CHINA: The days of slipping immigrants into the United States by packing them into dilapidated wooden boats and slipping them ashore along deserted park of the coast line, may be over. In fact, according to the INS, no such vessels have been found this year.

     However, Chinese gangs are taking on increasingly varied and sophisticated means to smuggling illegal migrants into the United States.

     Due to tighter law enforcement along the boarders, the smugglers now take migrants overland or by air to Europe and south and Central America and are eased into the United States through major airports using doctored passports that are recycled and sold to others.

     According to the INS, about 200 illegal Chinese immigrants a week are stopped just at Los Angeles's airport. Most enter using stolen passports from Japan and Singapore, whose citizens do not need a visa to enter the United States.

     Still, despite fees of up to $60,000 charged by the smuggling who are mostly members of the Snakeheads, a large Chinese mob, the flood continues. To pay back their passage, some migrants are forced into prostitution.


NEVADA: John Pucci, owner of several Burger King franchises in Las Vegas, is one of a half dozen franchises owners and the Bellagio hotel-casino, who are involved in a noble and humane program called Work First.

     The program allows criminal offenders to be eased into the community by getting a chance to work at the resort or at one of the Burger King Franchises for eight months.

     The work isn't glamorous, and it only pays between $5.25 an hour to $11.47, but its a job and for many of those in the program, its the first time they've worked with benefits of health insurance and a pension plan. It also allows them chance to get his high school equivalency degree for free.

     The program will not accept workers jailed for a violent crime and anyone entered into the program must be willing to pass a drug test.

     Candidates are referred by several different agencies, including the police gang unit, a prison and the state parole and probation department.


MISSOURI: A local teamster supporter named Stanely Wright, has pled guilty to pulling an Overnite Transportation Company driver from his vehicle and assaulting him.

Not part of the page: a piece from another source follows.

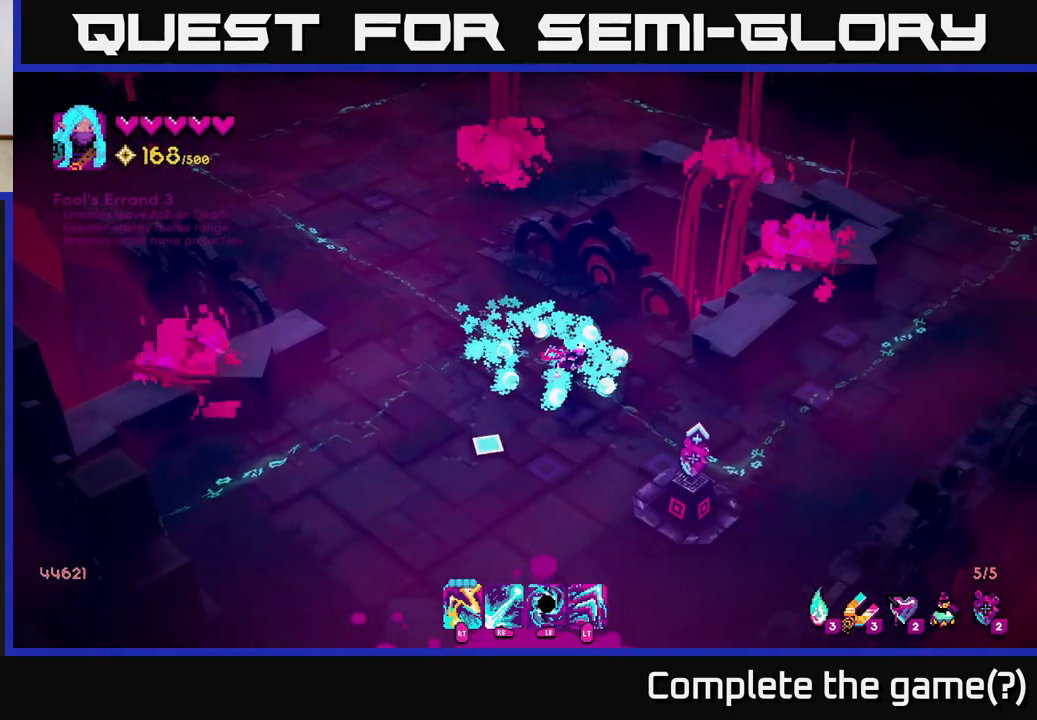
{"buttons": [], "left_stick": "down", "right_stick": "center", "events": [[183, "left_stick", "down"]]}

The unprovoked assault is in connection to the Teamsters dispute with the carrier.

     Wright admitted he assaulted the driver, has received a suspended sentence, was placed on a year's probation, required to undergo anger management counseling and ordered to pay Overnite's court costs.

     More than 95 percent of Overnite's employees have ignored the teamster call for a walkout.


PALESTINE: Palestinian leader Yasser Arafat has divulged his administration's financial secrets. Among them is the fact that the government's largest holding, valued at $60 million, is a 30 percent stake in a casino in the West Bank town of Jericho.

     The Palestinian Authority has refused to acknowledge its involvement in the casino, fearing criticism by Islamic fundamentalists who oppose gambling on religious grounds.


PENNSYLVANIA: Prominent Philadelphia attorney John F. O'Brien III has joined its Board of Directors of a private firm in Philadelphia. O'Brien served as Chief of Narcotics and Drug Investigations, U. S. Department of Justice, Organized Crime Strike Force from 1967 - 1980.


BRAZIL: In a long overdue effort to clean up its police force, a state government in Brazil fired or suspended 353 police officers linked to such crimes as car theft, torture and murder. Many of the officers had been convicted but were allowed to keep working as they appealed their convictions.

     Corruption among Rio's 40,000 police officers has become a major issue after State Security Coordinator Luiz Eduardo Soares publicly accused high-ranking officers of links to extortion, torture and murder.


NEW ENGLAND: A flood of methamphetamine "The poor man's cocaine" is expected to hit the Mid-Atlantic and New England areas this fall, or sooner, according to informed sources.

     The inexpensive and popular drug has already filled the streets of Chicago and should hit New York, Philadelphia and Boston by early September.